5/10/2011

Don't bet the farm


As you have noticed lot of traders and investors have suffered huge losses in silver. For some it has ended their trading career. Wall Street Journal had a big story about this recently

Silver-Mad Small Investors Fueled an Epic Rise and Fall

When silver prices hit a three-decade high last week, David Zornetsky decided to do some buying. Searching for a job, the 31-year old in Beacon, N.Y., hoped to use gains from silver to finance a move to New York City and to pay down student loans. "I had been hearing that silver could go up to $150 an ounce this year," says Mr. Zornetsky.
Instead, silver has suffered its worst one-week drubbing since 1980, when an infamous alleged attempt by Texas's Hunt brothers to corner the silver market came undone. This week's brutal tumble sent silver-futures prices down to $35.28 an ounce from nearly $50 in just five trading days, and has left Wall Street pros and individual investors dazed, some dealing with sudden losses.
"I don't understand," says Mr. Zornetsky, whose silver investment fell about 25%. "Silver is supposed to do very well this year."
Behind silver's historic collapse is a market that came loose of its moorings, fueled by speculative traders, many of them small investors who may have jumped in at just the wrong moment.


As I have said constantly the most important thing you must learn in the market is to cut your losses short and never ever take too big a loss.
Betting the farm on sure thing and not cutting losses are the reason why traders end up with big losses. Traders hold on to losers, hoping they will bounce back. They enter a extended setup.
They consume too much financial media and start believing in stories. They start trading stories instead of setups.
 Sometime back there was a member who was fixated on uranium stocks. He used to send me pages and pages of research on why uranium stocks present best opportunity. I told him repeatedly, that trade setups not these kind of macro themes. After the Japanese disaster the member just vanished having taken catastrophic losses.
Everyday I look at this table:
image
Stay in the game. Keep drawdowns low. If you preserve your stake then you can play the game. Else you are out of game. If you stay in the game long enough you make lots of money.
I have been actively blogging for last 5 years or so and talked to lot of traders in last five years. Very few have survived beyond few years. The reason is pretty clear large drawdowns. One day they just disappear.
Don't let that happen to you. It is ok if you don't make money for few months, but if you lose your stake , you are out of game very quickly....

3 comments:

saf said...

Hi Pradeep

I have a little trading story to tell about my experience.

My trading journey began sometime in 2009 when I got interested in the markets.

I open up a managed forex account with fxcm but they later closed that service.

Then I started to learn about trading from Investopedia and few other places and then thought I was ready to trade and win. I put in $10k which was reduced to $5k or below (I do not remember correctly) basically trying to buy stocks when they reached their climax (swing high) or buying when they reached their swing low. Technically I had NO IDEA what I was doing.

Then I gave up for a few weeks and started searching for "short cuts" meaning all these signal providers. Found tradingmarkets.com and nearly bought all their subscriptions.

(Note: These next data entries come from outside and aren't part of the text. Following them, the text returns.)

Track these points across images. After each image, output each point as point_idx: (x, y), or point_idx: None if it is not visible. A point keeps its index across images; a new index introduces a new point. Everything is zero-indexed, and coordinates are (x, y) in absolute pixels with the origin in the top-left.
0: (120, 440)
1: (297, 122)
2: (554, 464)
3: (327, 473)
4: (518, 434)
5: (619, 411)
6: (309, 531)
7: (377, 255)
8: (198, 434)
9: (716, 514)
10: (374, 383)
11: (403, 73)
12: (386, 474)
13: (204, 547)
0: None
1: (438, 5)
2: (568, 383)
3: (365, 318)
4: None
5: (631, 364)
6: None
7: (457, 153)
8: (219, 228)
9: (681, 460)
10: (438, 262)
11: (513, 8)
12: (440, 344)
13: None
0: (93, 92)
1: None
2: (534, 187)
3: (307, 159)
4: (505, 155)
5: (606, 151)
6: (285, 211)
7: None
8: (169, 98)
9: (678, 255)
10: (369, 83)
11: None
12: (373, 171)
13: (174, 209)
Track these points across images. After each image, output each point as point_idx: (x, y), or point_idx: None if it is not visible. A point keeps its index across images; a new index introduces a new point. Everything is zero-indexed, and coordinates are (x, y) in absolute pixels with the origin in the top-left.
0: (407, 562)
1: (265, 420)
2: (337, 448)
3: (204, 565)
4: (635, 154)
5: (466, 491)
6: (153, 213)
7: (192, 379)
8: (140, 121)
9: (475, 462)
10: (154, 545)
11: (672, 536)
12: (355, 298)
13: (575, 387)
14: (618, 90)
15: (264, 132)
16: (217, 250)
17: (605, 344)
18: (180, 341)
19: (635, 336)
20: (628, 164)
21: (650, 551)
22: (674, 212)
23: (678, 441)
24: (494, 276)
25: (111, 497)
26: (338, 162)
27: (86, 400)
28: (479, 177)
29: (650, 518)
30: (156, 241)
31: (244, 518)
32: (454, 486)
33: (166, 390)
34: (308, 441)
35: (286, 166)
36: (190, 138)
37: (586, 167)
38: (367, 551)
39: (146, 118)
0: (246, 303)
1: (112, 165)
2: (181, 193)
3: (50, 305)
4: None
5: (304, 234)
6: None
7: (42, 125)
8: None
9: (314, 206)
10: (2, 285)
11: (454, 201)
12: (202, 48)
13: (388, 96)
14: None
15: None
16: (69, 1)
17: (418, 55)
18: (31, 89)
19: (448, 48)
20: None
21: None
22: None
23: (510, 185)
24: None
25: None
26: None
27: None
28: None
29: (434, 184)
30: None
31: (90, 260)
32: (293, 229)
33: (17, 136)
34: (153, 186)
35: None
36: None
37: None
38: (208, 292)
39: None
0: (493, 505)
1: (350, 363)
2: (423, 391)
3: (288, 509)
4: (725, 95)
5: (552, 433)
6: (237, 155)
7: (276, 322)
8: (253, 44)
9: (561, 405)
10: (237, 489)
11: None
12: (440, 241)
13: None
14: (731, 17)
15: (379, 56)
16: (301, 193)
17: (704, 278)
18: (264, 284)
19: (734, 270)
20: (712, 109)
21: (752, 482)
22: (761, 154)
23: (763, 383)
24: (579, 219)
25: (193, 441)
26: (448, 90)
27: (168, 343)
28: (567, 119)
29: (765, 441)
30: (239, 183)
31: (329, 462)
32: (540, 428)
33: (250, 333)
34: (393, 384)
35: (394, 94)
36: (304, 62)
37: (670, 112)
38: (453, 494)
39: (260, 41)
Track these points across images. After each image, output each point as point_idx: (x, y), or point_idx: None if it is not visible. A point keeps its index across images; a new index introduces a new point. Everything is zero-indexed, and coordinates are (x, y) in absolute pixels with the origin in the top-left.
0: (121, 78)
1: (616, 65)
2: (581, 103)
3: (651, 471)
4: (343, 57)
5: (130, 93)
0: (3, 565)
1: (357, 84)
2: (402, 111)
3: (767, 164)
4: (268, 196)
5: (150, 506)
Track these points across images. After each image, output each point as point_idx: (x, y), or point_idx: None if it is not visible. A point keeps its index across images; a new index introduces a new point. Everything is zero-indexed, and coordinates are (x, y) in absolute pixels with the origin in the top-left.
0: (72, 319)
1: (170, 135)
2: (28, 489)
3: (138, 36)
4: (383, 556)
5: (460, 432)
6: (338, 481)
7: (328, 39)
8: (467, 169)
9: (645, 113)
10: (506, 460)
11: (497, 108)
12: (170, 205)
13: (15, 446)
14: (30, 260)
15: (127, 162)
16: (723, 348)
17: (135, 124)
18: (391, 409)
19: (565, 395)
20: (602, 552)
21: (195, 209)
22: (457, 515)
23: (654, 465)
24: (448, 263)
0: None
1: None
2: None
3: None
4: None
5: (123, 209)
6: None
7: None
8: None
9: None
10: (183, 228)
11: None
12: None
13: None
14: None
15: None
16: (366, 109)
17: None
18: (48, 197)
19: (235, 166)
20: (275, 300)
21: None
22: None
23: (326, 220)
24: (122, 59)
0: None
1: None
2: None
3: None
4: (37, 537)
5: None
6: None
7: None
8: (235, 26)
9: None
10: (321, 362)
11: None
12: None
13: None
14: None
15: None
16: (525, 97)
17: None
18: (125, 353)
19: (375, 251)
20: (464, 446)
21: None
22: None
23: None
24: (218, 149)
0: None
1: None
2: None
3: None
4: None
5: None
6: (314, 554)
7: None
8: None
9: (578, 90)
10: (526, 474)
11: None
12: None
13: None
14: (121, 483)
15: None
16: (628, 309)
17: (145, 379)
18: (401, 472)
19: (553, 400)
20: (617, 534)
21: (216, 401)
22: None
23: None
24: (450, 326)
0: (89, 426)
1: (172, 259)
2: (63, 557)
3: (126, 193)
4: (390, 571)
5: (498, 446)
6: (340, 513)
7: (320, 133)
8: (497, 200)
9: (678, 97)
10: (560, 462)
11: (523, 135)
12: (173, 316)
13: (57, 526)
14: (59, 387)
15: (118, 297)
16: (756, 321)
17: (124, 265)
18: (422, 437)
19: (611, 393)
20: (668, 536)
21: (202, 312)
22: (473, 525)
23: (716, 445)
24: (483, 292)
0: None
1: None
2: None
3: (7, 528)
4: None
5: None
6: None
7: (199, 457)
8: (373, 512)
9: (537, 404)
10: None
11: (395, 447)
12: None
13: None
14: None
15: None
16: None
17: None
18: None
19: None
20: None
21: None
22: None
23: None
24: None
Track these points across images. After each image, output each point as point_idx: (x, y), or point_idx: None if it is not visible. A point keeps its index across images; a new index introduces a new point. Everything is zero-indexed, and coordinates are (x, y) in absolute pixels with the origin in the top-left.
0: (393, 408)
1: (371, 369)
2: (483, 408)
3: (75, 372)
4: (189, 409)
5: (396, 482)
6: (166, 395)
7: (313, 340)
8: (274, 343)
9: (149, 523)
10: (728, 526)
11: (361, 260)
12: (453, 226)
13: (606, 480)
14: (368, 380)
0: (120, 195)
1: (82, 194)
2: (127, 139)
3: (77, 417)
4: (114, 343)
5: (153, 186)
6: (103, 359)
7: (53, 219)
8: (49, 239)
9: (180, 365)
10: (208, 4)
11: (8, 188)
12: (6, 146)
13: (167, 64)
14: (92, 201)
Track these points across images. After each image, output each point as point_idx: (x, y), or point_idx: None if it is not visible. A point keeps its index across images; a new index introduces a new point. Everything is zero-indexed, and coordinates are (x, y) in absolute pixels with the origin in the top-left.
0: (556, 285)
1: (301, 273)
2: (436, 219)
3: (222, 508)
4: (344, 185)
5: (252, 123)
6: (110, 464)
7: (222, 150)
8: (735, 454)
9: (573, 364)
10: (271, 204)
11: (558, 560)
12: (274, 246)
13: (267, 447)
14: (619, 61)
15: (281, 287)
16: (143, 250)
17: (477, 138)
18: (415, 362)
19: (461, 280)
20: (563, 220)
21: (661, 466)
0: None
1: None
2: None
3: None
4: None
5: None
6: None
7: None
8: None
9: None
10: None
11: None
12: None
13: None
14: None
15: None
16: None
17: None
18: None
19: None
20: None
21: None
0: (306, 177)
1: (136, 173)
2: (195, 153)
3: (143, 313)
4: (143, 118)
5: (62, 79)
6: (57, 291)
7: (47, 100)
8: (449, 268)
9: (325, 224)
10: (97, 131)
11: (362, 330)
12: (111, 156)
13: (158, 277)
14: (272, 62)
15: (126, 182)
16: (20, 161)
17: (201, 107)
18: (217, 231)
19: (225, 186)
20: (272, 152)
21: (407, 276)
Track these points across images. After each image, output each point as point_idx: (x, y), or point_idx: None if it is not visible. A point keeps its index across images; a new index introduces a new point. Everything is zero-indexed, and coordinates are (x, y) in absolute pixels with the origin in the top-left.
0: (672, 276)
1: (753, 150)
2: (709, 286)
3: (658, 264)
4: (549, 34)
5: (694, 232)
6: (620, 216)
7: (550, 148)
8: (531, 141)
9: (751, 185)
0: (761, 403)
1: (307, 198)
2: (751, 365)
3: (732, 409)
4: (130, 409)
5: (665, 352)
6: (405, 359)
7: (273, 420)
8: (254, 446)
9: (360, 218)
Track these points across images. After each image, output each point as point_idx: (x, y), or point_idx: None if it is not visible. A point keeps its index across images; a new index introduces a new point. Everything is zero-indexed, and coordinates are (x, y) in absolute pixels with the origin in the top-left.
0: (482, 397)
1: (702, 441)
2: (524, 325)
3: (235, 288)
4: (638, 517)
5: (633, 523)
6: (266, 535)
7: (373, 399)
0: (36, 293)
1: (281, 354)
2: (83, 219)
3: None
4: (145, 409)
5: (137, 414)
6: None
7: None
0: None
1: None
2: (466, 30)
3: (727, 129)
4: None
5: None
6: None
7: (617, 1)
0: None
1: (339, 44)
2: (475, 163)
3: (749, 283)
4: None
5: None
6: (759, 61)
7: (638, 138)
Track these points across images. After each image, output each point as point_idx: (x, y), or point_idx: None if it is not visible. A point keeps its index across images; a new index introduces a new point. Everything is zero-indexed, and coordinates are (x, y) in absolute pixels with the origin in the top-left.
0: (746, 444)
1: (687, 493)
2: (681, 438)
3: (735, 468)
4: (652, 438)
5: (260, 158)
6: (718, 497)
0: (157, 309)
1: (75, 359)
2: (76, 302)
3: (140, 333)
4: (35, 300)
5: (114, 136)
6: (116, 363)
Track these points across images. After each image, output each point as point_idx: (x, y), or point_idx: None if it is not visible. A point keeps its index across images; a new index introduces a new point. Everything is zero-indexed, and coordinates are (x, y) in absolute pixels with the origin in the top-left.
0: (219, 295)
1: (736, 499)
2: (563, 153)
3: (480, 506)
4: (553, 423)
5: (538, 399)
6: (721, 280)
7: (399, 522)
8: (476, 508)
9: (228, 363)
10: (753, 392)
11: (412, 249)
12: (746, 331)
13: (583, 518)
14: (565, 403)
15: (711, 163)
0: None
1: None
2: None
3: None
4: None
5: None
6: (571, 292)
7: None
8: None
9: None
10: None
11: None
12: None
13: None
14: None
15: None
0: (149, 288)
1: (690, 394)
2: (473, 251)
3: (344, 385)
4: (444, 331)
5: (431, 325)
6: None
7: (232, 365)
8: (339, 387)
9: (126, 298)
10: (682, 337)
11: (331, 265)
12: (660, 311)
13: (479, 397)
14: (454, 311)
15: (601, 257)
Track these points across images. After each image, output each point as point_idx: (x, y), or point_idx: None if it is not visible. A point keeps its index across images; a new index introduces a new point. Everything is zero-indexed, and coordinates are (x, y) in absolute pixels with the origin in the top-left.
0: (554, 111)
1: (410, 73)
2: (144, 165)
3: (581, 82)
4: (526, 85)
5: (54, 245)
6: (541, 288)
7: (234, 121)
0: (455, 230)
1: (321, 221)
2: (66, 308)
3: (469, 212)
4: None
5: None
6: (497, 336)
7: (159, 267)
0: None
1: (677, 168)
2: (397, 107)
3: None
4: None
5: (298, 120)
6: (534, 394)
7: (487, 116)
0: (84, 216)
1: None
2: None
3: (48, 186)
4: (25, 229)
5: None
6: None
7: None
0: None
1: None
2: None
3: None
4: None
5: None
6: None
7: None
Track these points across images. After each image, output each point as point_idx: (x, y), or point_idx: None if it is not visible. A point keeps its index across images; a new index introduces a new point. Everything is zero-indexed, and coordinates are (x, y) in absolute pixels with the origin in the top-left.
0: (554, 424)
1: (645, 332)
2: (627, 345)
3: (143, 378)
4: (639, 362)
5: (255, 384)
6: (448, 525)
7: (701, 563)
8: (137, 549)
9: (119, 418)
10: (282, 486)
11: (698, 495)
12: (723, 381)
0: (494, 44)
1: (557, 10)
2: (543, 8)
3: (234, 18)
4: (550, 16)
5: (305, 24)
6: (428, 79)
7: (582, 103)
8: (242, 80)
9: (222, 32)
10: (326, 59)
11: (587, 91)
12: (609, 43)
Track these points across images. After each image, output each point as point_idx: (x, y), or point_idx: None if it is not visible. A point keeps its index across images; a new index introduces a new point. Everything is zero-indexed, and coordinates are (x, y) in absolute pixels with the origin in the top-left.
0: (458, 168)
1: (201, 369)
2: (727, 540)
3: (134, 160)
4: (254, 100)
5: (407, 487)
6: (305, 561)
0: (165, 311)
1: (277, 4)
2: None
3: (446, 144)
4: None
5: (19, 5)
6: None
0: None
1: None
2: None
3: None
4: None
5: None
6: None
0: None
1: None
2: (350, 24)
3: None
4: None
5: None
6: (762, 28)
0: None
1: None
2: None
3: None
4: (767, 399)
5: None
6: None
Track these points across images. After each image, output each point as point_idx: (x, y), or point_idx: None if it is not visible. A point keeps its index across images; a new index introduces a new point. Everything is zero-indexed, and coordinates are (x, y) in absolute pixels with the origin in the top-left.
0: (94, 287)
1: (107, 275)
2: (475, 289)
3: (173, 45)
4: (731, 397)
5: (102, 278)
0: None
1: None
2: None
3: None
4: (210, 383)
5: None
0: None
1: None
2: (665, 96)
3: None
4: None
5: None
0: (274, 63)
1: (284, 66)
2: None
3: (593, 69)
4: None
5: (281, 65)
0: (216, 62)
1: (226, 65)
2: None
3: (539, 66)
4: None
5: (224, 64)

Wasted atleast $10k on it (I was part of their Chairmans club) which basically means if you pay $2k per year you can get holy grail strategies.

Put in another $10k into the account and then lost some and won some but mostly lost because I DID NOT learn what swing trading was all about until my account nearly hit another blow.

I could afford all this because of the business but my interest always remained for learning.

Pulled the money out and really started learning the game and especially trading without indicators (had to take an expensive course from mike bagdaddy). It opened my eyes to trading and then spent hours and hours learning.

Some how found your website and read every thing on it. I scan 500 to 1000 charts every day now looking for range breakouts or momentum and maintaining market monitor data.

My paper trading results have increased and I am ready to get back into trading full time. Things I have learnt

1. Do NOT depend upon others to give you signals. Learn the method yourself. You cannot trade in your past time. Its a full time job requires hours of work to build rhythm which then becomes your second nature and you only trade setups IF they build up.

2. There are no short cuts. To be the best in this game you have to put continuous effort into it AND you can only do it IF you enjoy doing it. You cannot excel at it if you take it as JOB.

3. Cut your losses. Its always a good idea to cut your losses and be wrong to win another day then to keep going through the mental agony of being wrong.

Thank you and I will keep reading your blog posts.

Safvan.

Pradeep Bonde said...

Good learning strategy.

MG said...

SLV looks horrible here, but if you think about it right now it is where it was 1.5 months ago. This is a potential long term top, but I suspect it will give a signal to get back in 1-3 months from now because there is a commodity bull market right now.

Generally, I've noticed that momentum stocks break and take out 1-2 months profit in a week or two when they top out. The right move in this situation would be to wait and see in case of SLV.

Personally, I would skip trading commodities altogether and focus on stocks whether they are commodity stocks or not. And high momentum commodity stocks should outperform commodities themselves.